After spending a semester abroad I’m sure most students such as myself were extremely anxious to get back to campus. I missed my friends, I missed my routine, and I honestly missed my simple college student life in Geneva, New York. I knew I had “grown up” while in Italy and changed a little bit for the better in terms of independence and confidence, but I thought I would come back to school and everything would be just how I left it, and I would fall instinctively back into my old patterns. In reality, I could not have been more wrong.
Don’t get me wrong I am excited to be back at school, but everything is not how I left it. When I was abroad and was homesick I only ever focused on all the good times at school and everything that I loved and missed, never the bad things. One semester in college is equivalent to a full year in college student time, so it feels as though I missed out on a whole “year” with my friends.

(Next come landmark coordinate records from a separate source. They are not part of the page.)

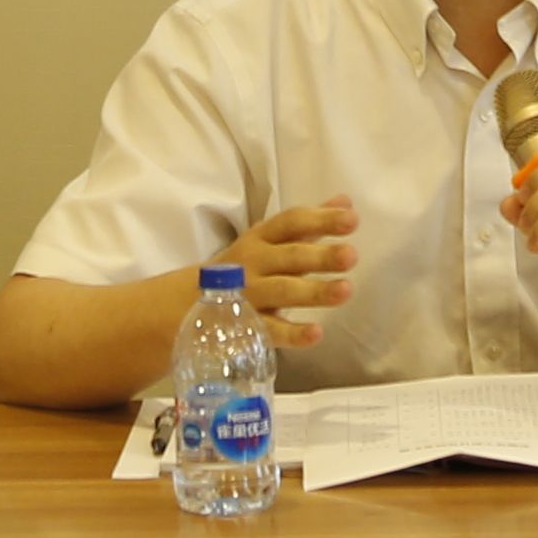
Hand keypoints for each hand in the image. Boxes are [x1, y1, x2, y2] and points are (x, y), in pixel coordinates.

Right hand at [222, 198, 362, 349]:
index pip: (291, 223)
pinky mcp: (244, 328)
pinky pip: (269, 330)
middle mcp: (252, 263)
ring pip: (282, 292)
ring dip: (314, 292)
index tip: (352, 219)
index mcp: (261, 238)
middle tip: (351, 256)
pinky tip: (316, 333)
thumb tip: (346, 203)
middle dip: (320, 256)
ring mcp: (247, 295)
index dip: (320, 219)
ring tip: (346, 290)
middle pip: (290, 257)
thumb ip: (308, 225)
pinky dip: (292, 334)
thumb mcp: (269, 241)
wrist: (185, 302)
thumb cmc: (244, 267)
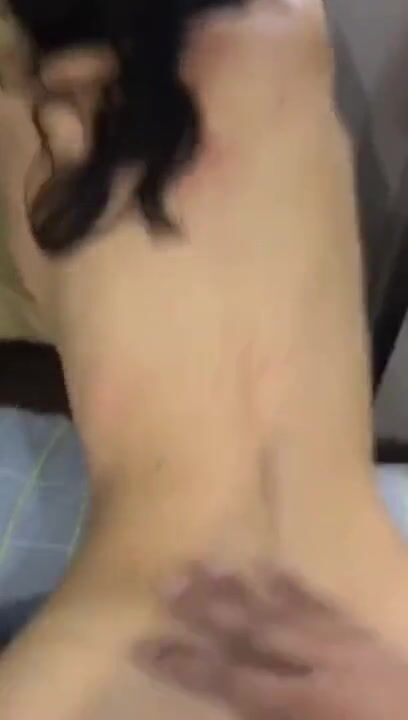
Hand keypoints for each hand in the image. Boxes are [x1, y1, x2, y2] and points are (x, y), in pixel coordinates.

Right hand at [138, 565, 407, 718]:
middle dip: (207, 607)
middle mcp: (318, 666)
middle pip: (252, 631)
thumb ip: (264, 714)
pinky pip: (323, 603)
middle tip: (168, 580)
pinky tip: (270, 564)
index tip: (144, 645)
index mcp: (302, 705)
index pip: (231, 680)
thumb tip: (227, 692)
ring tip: (205, 561)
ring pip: (281, 608)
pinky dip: (294, 585)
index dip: (184, 665)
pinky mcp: (362, 632)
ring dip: (241, 585)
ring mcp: (343, 642)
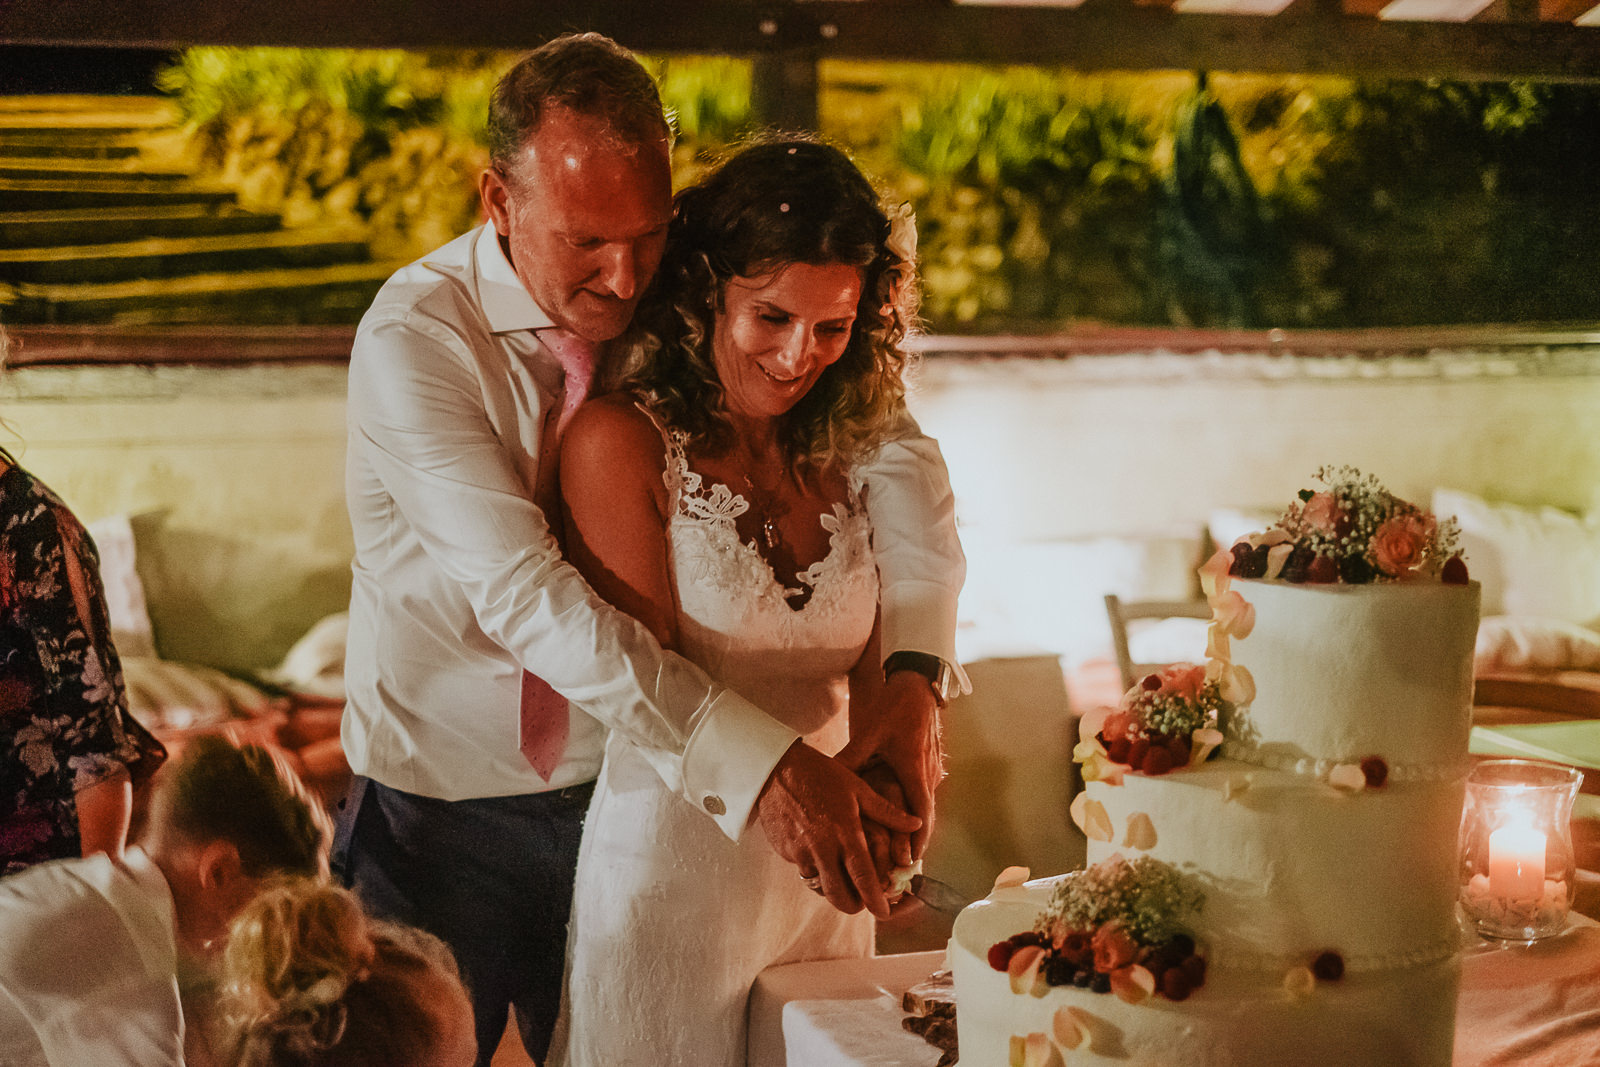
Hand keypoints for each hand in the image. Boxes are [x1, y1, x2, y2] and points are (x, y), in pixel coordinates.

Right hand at [756, 741, 920, 920]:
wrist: (775, 768)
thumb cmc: (820, 774)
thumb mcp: (857, 788)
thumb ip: (886, 812)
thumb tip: (915, 825)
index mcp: (844, 832)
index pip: (863, 877)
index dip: (875, 900)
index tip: (885, 912)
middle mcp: (822, 847)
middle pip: (839, 895)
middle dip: (854, 905)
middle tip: (863, 901)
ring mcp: (800, 852)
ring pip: (821, 887)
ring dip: (834, 888)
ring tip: (843, 874)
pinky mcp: (785, 852)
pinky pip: (804, 870)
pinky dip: (817, 869)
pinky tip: (821, 852)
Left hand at [837, 670, 942, 859]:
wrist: (918, 685)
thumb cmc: (894, 707)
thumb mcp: (869, 732)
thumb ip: (851, 757)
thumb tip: (827, 775)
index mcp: (912, 769)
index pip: (920, 813)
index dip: (917, 839)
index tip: (911, 860)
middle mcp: (926, 774)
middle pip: (925, 817)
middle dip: (916, 843)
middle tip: (904, 867)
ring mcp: (932, 769)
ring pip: (925, 807)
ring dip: (916, 829)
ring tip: (903, 854)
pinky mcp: (930, 764)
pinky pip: (924, 794)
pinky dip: (916, 813)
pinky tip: (904, 823)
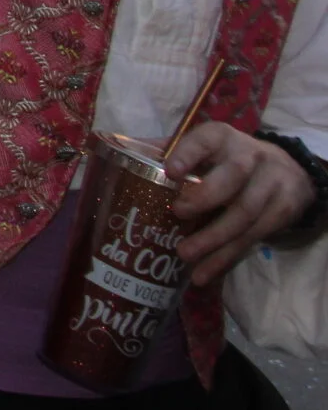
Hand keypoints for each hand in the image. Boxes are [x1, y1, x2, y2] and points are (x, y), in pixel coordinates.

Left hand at [172, 123, 317, 285]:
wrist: (288, 169)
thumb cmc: (227, 158)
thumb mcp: (204, 148)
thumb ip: (170, 151)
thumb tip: (121, 152)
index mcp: (221, 137)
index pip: (205, 140)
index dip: (188, 154)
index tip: (171, 171)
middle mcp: (249, 157)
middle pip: (232, 176)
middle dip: (205, 197)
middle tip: (177, 214)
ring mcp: (271, 184)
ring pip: (244, 213)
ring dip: (214, 238)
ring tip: (185, 255)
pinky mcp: (283, 211)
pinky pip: (254, 237)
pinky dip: (227, 257)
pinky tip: (206, 272)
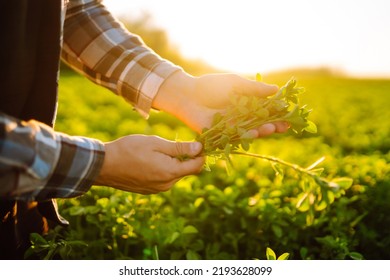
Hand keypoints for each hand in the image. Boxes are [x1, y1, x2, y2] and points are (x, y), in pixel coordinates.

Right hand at [95, 135, 203, 193]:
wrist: (104, 165)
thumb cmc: (129, 150)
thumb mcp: (156, 144)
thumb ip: (179, 148)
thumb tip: (199, 148)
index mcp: (170, 172)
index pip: (197, 166)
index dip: (201, 154)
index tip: (199, 142)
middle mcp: (166, 185)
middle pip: (186, 171)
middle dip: (186, 158)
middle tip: (176, 143)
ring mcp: (157, 189)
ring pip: (175, 175)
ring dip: (173, 163)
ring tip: (159, 151)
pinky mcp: (149, 190)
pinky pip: (164, 179)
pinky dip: (164, 169)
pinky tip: (151, 160)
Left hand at [153, 71, 288, 135]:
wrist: (188, 93)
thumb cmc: (210, 86)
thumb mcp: (235, 83)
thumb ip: (254, 88)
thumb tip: (276, 89)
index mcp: (246, 105)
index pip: (267, 112)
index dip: (278, 114)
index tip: (290, 114)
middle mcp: (241, 118)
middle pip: (261, 124)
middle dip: (274, 126)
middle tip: (285, 126)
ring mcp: (232, 128)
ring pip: (250, 132)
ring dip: (262, 131)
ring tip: (271, 128)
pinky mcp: (221, 135)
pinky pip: (235, 138)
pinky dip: (245, 137)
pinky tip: (254, 134)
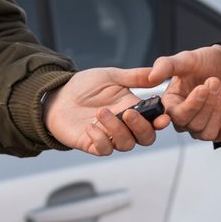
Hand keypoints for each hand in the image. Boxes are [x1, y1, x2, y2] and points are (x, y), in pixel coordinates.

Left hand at [45, 67, 169, 155]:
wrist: (58, 95)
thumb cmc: (84, 86)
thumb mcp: (111, 76)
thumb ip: (135, 77)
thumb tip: (157, 72)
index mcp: (133, 108)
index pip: (154, 121)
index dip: (161, 122)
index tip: (162, 118)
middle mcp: (124, 125)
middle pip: (145, 138)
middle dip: (141, 127)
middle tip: (128, 112)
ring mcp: (109, 136)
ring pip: (126, 144)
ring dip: (116, 129)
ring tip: (100, 112)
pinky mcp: (93, 144)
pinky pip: (104, 149)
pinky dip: (100, 139)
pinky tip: (90, 125)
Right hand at [149, 45, 220, 142]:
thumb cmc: (205, 63)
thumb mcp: (185, 59)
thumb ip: (166, 66)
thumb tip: (152, 77)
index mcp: (171, 105)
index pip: (175, 116)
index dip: (190, 106)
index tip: (201, 89)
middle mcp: (185, 120)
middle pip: (193, 124)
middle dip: (207, 103)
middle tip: (214, 81)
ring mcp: (203, 127)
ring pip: (208, 132)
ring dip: (217, 109)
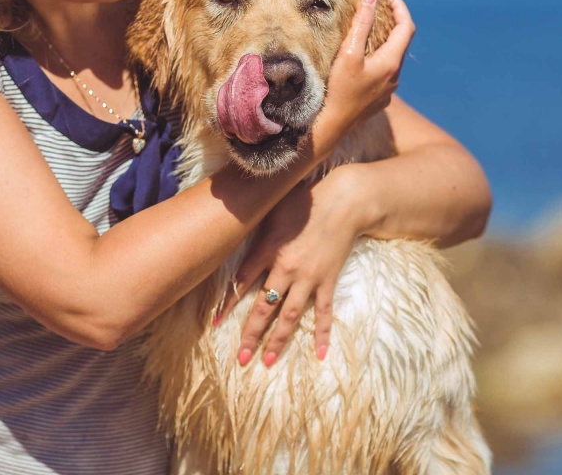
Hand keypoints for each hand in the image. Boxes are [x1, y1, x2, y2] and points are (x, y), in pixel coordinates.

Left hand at [217, 167, 361, 365]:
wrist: (346, 202)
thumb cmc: (307, 200)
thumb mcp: (274, 208)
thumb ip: (255, 223)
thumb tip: (233, 224)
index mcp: (269, 250)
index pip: (242, 282)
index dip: (227, 303)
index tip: (215, 323)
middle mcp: (287, 270)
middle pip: (264, 308)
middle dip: (251, 334)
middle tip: (241, 358)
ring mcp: (309, 278)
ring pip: (290, 316)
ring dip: (278, 340)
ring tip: (268, 361)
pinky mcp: (328, 281)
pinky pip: (324, 311)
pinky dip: (322, 332)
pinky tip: (319, 354)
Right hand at [313, 0, 413, 150]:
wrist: (332, 126)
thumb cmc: (338, 89)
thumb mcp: (349, 52)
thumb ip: (362, 22)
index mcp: (391, 63)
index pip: (406, 26)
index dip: (399, 6)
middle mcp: (395, 77)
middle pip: (400, 41)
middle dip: (391, 21)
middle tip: (377, 6)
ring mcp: (389, 90)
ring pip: (392, 58)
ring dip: (384, 41)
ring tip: (367, 29)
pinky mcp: (380, 100)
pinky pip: (384, 73)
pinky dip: (377, 58)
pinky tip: (362, 59)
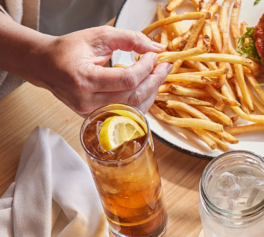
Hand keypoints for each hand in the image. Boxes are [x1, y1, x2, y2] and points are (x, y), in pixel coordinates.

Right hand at [35, 26, 172, 115]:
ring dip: (151, 92)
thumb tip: (156, 47)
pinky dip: (141, 100)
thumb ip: (128, 39)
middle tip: (164, 67)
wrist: (44, 65)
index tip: (154, 56)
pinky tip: (147, 88)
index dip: (146, 68)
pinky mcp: (95, 118)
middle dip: (154, 81)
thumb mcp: (97, 36)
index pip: (127, 80)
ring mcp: (90, 113)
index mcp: (83, 79)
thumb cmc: (68, 50)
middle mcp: (86, 101)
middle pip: (132, 96)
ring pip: (133, 109)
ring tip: (158, 76)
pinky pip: (126, 113)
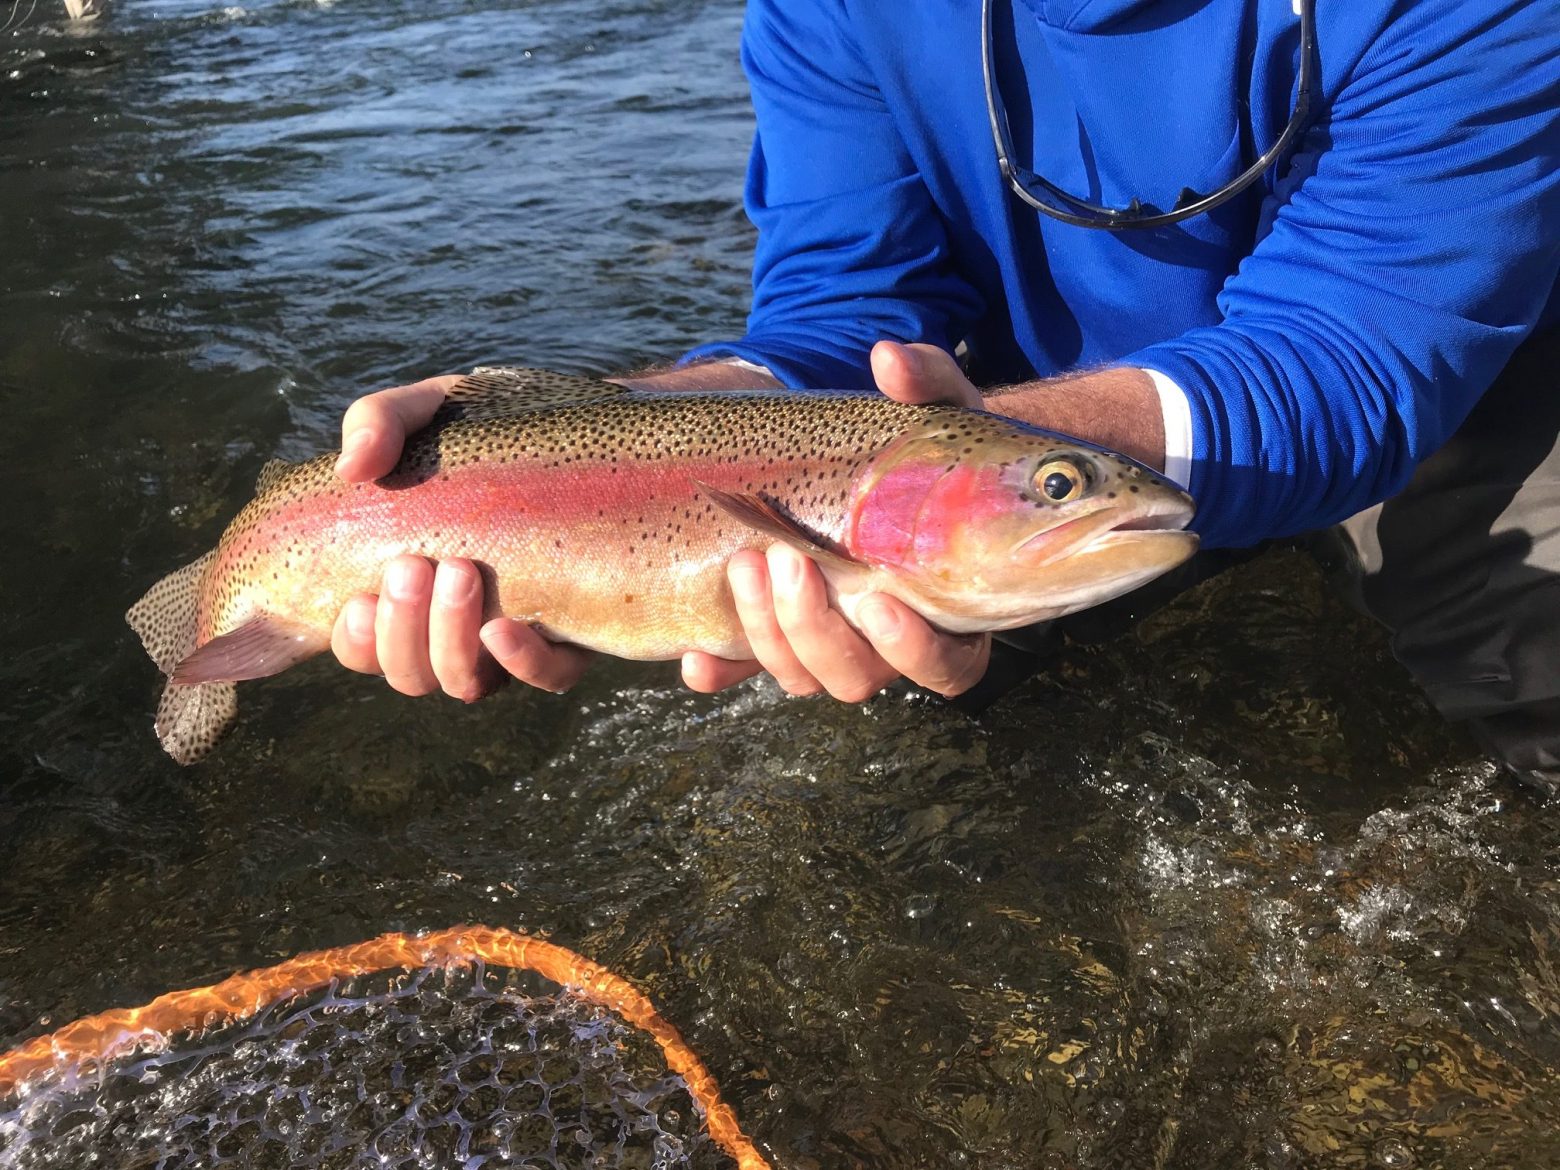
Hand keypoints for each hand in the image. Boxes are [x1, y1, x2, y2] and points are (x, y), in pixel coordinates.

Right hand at [330, 376, 593, 697]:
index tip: (359, 598)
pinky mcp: (577, 634)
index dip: (355, 640)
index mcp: (409, 590)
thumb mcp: (428, 411)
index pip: (364, 646)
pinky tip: (504, 627)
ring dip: (450, 642)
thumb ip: (379, 421)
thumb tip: (351, 468)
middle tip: (414, 566)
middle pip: (411, 674)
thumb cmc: (491, 426)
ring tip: (459, 572)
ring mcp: (515, 634)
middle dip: (403, 631)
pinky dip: (520, 661)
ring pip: (466, 683)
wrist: (590, 425)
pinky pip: (548, 675)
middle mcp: (457, 625)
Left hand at [681, 340, 991, 700]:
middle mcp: (889, 643)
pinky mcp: (781, 632)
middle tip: (789, 560)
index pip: (945, 665)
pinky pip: (749, 668)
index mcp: (948, 610)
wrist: (879, 464)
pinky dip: (723, 669)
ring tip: (746, 562)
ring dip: (767, 634)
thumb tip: (888, 358)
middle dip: (815, 627)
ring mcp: (831, 642)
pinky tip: (696, 657)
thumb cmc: (925, 445)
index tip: (878, 600)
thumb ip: (925, 383)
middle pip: (858, 676)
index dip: (913, 648)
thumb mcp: (937, 409)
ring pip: (802, 675)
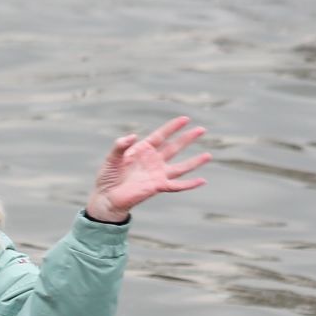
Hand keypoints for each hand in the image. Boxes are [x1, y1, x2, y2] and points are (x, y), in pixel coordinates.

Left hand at [86, 117, 209, 223]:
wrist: (107, 197)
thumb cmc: (108, 176)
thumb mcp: (112, 157)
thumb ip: (120, 145)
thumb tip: (133, 136)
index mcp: (143, 149)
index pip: (161, 135)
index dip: (172, 127)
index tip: (185, 118)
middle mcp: (153, 160)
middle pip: (174, 147)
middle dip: (188, 138)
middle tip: (202, 129)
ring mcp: (157, 174)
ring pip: (180, 166)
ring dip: (194, 162)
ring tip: (208, 155)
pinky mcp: (158, 187)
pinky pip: (177, 185)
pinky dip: (190, 184)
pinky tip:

There are a lot of unfamiliar faces (first-years and transfers), and I can now walk into my dining hall and not recognize a single face. My class and homework load is so much more than I handled abroad, and the adjustment is still a work in progress. The food is different than I remember and everything about the atmosphere in my college town does not feel the same.
Prior to going abroad everyone tells you that you will experience culture shock in your host country, but no one tells you about the reverse culture shock you’ll experience when you come home. Now that I am back from abroad, I have talked to many people who studied abroad before me and NOW they tell me that they all experienced an adjustment period in which they had to get back into the swing of things in terms of a typical American college student lifestyle. I’m hoping the adjustment period doesn’t last that long, because I’m anxious to get back to enjoying my college days that I previously loved so much.